A multi-value metrics aggregation that computes stats over numeric values extracted from the aggregated documents. These values can be extracted either from specific numeric fields in the documents.

```
CREATE TYPE terms_order AS ENUM (
'count',
'term',
'reverse_count',
'reverse_term');
FUNCTION zdb.terms(
index regclass,
field text,
query zdbquery,
size_limit bigint DEFAULT 0,
order_by terms_order DEFAULT 'count')
RETURNS TABLE (
term text,
doc_count bigint)
```

See Elastic's Terms Aggregation documentation.

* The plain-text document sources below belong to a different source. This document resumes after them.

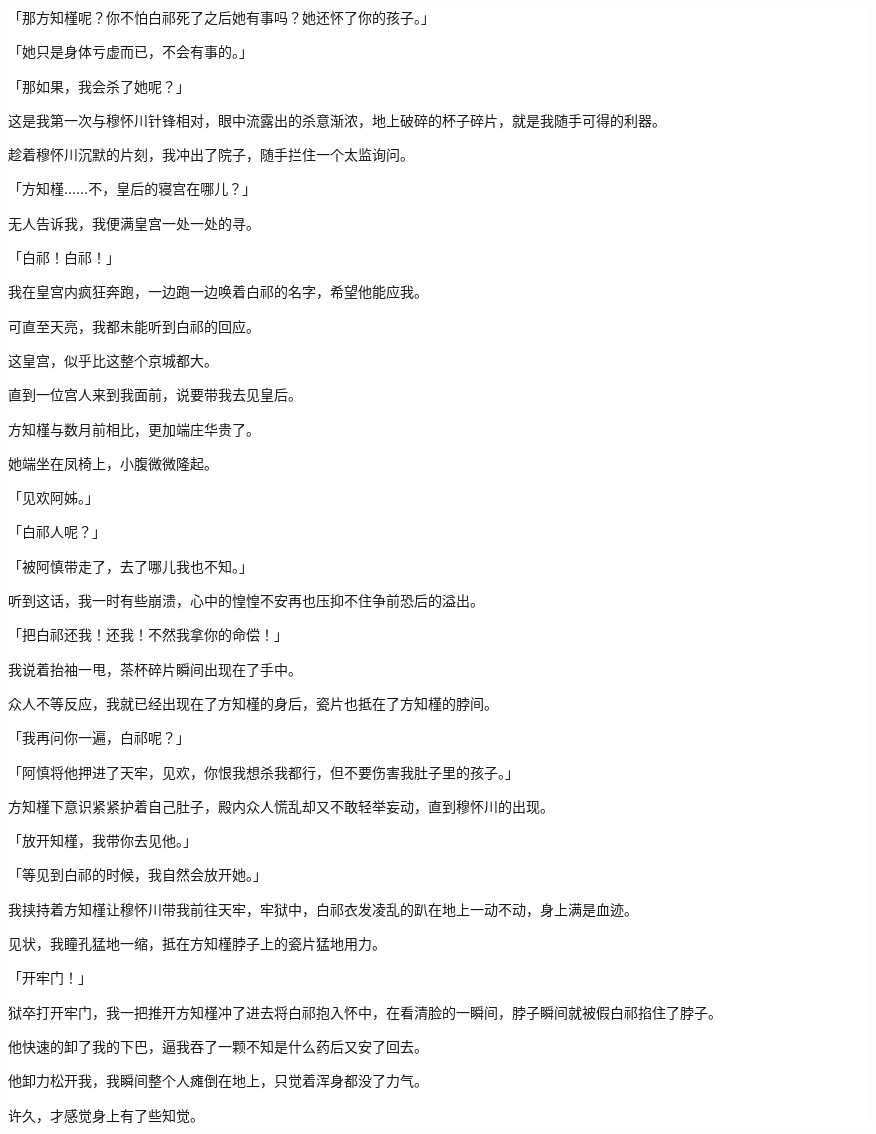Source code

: 「那方知槿呢？你不怕白祁死了之后她有事吗？她还怀了你的孩子。」

「她只是身体亏虚而已，不会有事的。」

「那如果，我会杀了她呢？」

这是我第一次与穆怀川针锋相对，眼中流露出的杀意渐浓，地上破碎的杯子碎片，就是我随手可得的利器。

趁着穆怀川沉默的片刻，我冲出了院子，随手拦住一个太监询问。

「方知槿……不，皇后的寝宫在哪儿？」

无人告诉我，我便满皇宫一处一处的寻。

「白祁！白祁！」

我在皇宫内疯狂奔跑，一边跑一边唤着白祁的名字，希望他能应我。

可直至天亮，我都未能听到白祁的回应。

这皇宫，似乎比这整个京城都大。

直到一位宫人来到我面前，说要带我去见皇后。

方知槿与数月前相比，更加端庄华贵了。

她端坐在凤椅上，小腹微微隆起。

「见欢阿姊。」

「白祁人呢？」

「被阿慎带走了，去了哪儿我也不知。」

听到这话，我一时有些崩溃，心中的惶惶不安再也压抑不住争前恐后的溢出。

「把白祁还我！还我！不然我拿你的命偿！」

我说着抬袖一甩，茶杯碎片瞬间出现在了手中。

众人不等反应，我就已经出现在了方知槿的身后，瓷片也抵在了方知槿的脖间。

「我再问你一遍，白祁呢？」

「阿慎将他押进了天牢，见欢，你恨我想杀我都行，但不要伤害我肚子里的孩子。」

方知槿下意识紧紧护着自己肚子，殿内众人慌乱却又不敢轻举妄动，直到穆怀川的出现。

「放开知槿，我带你去见他。」

「等见到白祁的时候，我自然会放开她。」

我挟持着方知槿让穆怀川带我前往天牢，牢狱中，白祁衣发凌乱的趴在地上一动不动，身上满是血迹。

见状，我瞳孔猛地一缩，抵在方知槿脖子上的瓷片猛地用力。

「开牢门！」

狱卒打开牢门，我一把推开方知槿冲了进去将白祁抱入怀中，在看清脸的一瞬间，脖子瞬间就被假白祁掐住了脖子。

他快速的卸了我的下巴，逼我吞了一颗不知是什么药后又安了回去。

他卸力松开我，我瞬间整个人瘫倒在地上，只觉着浑身都没了力气。

许久，才感觉身上有了些知觉。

A multi-bucket value source based aggregation where buckets are dynamically built - one per unique value.

```
FUNCTION zdb.terms_array(
index regclass,
field text,
query zdbquery,
size_limit bigint DEFAULT 0,
order_by terms_order DEFAULT 'count')
RETURNS text[]
```

A version of `zdb.terms()`

that instead returns only the terms as a `text[]`

.

```
FUNCTION zdb.terms_two_level(
index regclass,
first_field text,
second_field text,
query zdbquery,
order_by terms_order DEFAULT 'count',
size bigint DEFAULT 0)
RETURNS TABLE (
first_term text,
second_term text,
doc_count bigint)
```

Similar to `zdb.significant_terms_two_level()`

, this is an adaption of `zdb.terms()`

to provide a two-level nested hierarchy of terms from two different fields.

```
FUNCTION zdb.top_hits(
index regclass,
fields text[],
query zdbquery,
size int)
RETURNS TABLE (
ctid tid,
score float4,
source json)
```

See Elastic's Top Hits Aggregation documentation.

A top_hits metric aggregator keeps track of the most relevant document being aggregated. This aggregator is intended to be used as a sub aggregator, so that the top matching documents can be aggregated per bucket.

```
FUNCTION zdb.top_hits_with_id(
index regclass,
fields text[],
query zdbquery,
size int)
RETURNS TABLE (
_id text,
score float4,
source json)
```

Similar to `zdb.top_hits()`

above, but returns the Elasticsearch document `_id`

value for each hit rather than the corresponding Postgres `ctid`

value.

This function is designed to be used with ZomboDB's low-level-api to aid in searching low-level indices, as normal SELECT statements don't return results from such indices.